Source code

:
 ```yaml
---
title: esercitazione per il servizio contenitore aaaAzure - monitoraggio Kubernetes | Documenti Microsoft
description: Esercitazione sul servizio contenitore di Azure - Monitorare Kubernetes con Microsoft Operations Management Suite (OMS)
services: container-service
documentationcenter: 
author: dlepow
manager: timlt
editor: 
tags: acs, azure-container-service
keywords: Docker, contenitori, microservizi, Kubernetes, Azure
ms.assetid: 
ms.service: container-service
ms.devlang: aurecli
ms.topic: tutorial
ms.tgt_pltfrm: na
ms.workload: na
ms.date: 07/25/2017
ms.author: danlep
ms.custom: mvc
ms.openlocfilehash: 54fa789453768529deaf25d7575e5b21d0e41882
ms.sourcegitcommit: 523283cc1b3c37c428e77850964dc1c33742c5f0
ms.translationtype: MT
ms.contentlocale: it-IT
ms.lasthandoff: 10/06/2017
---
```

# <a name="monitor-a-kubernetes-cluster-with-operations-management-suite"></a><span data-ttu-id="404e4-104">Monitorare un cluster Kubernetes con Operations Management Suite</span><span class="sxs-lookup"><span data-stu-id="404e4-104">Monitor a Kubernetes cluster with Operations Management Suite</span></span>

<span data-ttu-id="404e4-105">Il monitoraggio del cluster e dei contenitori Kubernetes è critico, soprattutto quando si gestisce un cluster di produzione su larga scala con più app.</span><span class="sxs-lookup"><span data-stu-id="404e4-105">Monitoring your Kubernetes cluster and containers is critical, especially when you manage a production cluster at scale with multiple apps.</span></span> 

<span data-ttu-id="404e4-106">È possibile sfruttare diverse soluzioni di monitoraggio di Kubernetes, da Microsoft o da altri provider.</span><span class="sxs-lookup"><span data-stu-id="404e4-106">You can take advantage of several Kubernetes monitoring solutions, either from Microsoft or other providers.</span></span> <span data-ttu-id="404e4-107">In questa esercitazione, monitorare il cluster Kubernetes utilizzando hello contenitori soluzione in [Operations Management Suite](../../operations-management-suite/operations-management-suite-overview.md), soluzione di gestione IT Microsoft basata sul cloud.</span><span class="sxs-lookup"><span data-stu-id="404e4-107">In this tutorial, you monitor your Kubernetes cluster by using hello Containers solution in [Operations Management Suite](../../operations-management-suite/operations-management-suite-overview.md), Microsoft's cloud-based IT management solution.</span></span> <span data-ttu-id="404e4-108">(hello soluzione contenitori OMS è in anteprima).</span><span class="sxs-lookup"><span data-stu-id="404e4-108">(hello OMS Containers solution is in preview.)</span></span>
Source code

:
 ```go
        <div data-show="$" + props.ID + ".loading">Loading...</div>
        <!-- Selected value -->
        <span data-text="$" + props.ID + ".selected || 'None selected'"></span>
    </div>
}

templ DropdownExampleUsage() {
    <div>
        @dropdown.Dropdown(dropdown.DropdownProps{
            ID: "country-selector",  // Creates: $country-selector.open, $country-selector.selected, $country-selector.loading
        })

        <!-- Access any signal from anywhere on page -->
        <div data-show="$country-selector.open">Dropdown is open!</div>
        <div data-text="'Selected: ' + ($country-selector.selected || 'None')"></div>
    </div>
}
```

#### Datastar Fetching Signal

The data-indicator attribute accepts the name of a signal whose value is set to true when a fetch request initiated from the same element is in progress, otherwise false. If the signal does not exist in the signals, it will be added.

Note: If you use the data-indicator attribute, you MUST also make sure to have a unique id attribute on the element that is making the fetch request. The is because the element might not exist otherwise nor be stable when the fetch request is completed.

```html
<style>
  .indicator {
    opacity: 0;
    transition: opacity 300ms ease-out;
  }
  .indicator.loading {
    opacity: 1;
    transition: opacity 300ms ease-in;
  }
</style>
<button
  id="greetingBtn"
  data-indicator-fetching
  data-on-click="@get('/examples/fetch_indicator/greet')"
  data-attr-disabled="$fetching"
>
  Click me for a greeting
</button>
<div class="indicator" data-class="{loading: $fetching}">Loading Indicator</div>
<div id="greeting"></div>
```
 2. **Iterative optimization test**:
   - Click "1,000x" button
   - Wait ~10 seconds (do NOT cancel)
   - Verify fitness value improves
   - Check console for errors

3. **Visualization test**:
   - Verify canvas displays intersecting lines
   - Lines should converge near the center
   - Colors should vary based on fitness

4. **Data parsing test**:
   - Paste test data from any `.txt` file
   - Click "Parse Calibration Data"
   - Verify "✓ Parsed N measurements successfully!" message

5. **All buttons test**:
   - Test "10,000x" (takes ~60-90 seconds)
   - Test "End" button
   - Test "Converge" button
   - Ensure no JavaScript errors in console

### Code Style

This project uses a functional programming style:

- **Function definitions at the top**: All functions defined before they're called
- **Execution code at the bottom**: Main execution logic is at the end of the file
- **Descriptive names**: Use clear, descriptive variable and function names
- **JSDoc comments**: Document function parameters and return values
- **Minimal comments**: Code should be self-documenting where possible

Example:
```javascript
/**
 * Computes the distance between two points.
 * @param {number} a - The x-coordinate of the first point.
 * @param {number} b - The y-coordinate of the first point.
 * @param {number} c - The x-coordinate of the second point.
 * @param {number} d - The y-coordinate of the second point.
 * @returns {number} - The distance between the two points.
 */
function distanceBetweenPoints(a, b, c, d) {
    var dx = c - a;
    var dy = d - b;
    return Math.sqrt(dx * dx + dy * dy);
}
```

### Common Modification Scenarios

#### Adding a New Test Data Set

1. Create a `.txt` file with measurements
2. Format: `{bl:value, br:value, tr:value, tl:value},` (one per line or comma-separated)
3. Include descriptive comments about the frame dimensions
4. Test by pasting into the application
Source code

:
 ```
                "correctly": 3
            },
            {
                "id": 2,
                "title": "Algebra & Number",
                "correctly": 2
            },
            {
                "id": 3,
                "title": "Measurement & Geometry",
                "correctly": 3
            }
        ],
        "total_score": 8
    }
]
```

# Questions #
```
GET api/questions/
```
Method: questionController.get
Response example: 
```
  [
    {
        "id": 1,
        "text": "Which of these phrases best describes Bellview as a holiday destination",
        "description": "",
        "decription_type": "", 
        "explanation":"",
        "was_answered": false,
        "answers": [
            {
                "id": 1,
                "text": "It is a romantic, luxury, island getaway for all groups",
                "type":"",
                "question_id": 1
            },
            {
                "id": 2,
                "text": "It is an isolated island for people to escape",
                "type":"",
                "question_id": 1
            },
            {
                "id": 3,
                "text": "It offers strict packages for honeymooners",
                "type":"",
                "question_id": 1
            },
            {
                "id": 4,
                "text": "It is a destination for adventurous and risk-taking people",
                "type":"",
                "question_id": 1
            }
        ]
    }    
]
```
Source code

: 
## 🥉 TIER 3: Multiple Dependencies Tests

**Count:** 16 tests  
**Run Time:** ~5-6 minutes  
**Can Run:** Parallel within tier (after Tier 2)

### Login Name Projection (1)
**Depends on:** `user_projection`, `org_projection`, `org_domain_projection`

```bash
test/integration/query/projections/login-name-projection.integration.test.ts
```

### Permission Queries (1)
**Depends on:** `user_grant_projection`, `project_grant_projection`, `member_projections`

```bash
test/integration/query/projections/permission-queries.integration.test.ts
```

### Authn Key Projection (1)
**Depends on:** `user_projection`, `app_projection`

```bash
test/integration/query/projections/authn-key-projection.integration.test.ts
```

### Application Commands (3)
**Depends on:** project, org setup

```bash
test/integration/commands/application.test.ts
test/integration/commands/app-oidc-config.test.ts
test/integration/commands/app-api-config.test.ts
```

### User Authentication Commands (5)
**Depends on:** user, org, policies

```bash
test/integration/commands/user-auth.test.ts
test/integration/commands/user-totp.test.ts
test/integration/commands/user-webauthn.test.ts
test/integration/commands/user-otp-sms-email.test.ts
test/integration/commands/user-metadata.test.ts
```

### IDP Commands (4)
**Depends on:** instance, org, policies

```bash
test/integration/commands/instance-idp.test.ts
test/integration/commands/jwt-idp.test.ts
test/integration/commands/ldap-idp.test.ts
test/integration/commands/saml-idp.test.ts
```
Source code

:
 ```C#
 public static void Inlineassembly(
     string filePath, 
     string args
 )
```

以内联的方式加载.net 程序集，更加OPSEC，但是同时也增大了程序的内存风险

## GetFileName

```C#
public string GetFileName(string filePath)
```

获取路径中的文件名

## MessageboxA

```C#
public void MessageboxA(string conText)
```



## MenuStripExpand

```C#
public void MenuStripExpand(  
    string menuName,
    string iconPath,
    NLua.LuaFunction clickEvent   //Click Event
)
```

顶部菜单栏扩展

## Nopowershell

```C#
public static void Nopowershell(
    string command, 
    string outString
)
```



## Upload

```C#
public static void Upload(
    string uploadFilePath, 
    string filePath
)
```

* * * * * * *

* What is needed *
Here the job is to output the lines from the start of the material through the line with "Operations Management Suite</span></span>", inclusive, exactly and with nothing else.

* Task response *
Source code

:
 ```yaml
---
title: esercitazione per il servizio contenitore aaaAzure - monitoraggio Kubernetes | Documenti Microsoft
description: Esercitazione sul servizio contenitore di Azure - Monitorare Kubernetes con Microsoft Operations Management Suite (OMS)
services: container-service
documentationcenter: 
author: dlepow
manager: timlt
editor: 
tags: acs, azure-container-service
keywords: Docker, contenitori, microservizi, Kubernetes, Azure
ms.assetid: 
ms.service: container-service
ms.devlang: aurecli
ms.topic: tutorial
ms.tgt_pltfrm: na
ms.workload: na
ms.date: 07/25/2017
ms.author: danlep
ms.custom: mvc
ms.openlocfilehash: 54fa789453768529deaf25d7575e5b21d0e41882
ms.sourcegitcommit: 523283cc1b3c37c428e77850964dc1c33742c5f0
ms.translationtype: MT
ms.contentlocale: it-IT
ms.lasthandoff: 10/06/2017
---
```

# <a name="monitor-a-kubernetes-cluster-with-operations-management-suite"></a><span data-ttu-id="404e4-104">Monitorare un cluster Kubernetes con Operations Management Suite</span><span class="sxs-lookup"><span data-stu-id="404e4-104">Monitor a Kubernetes cluster with Operations Management Suite</span></span>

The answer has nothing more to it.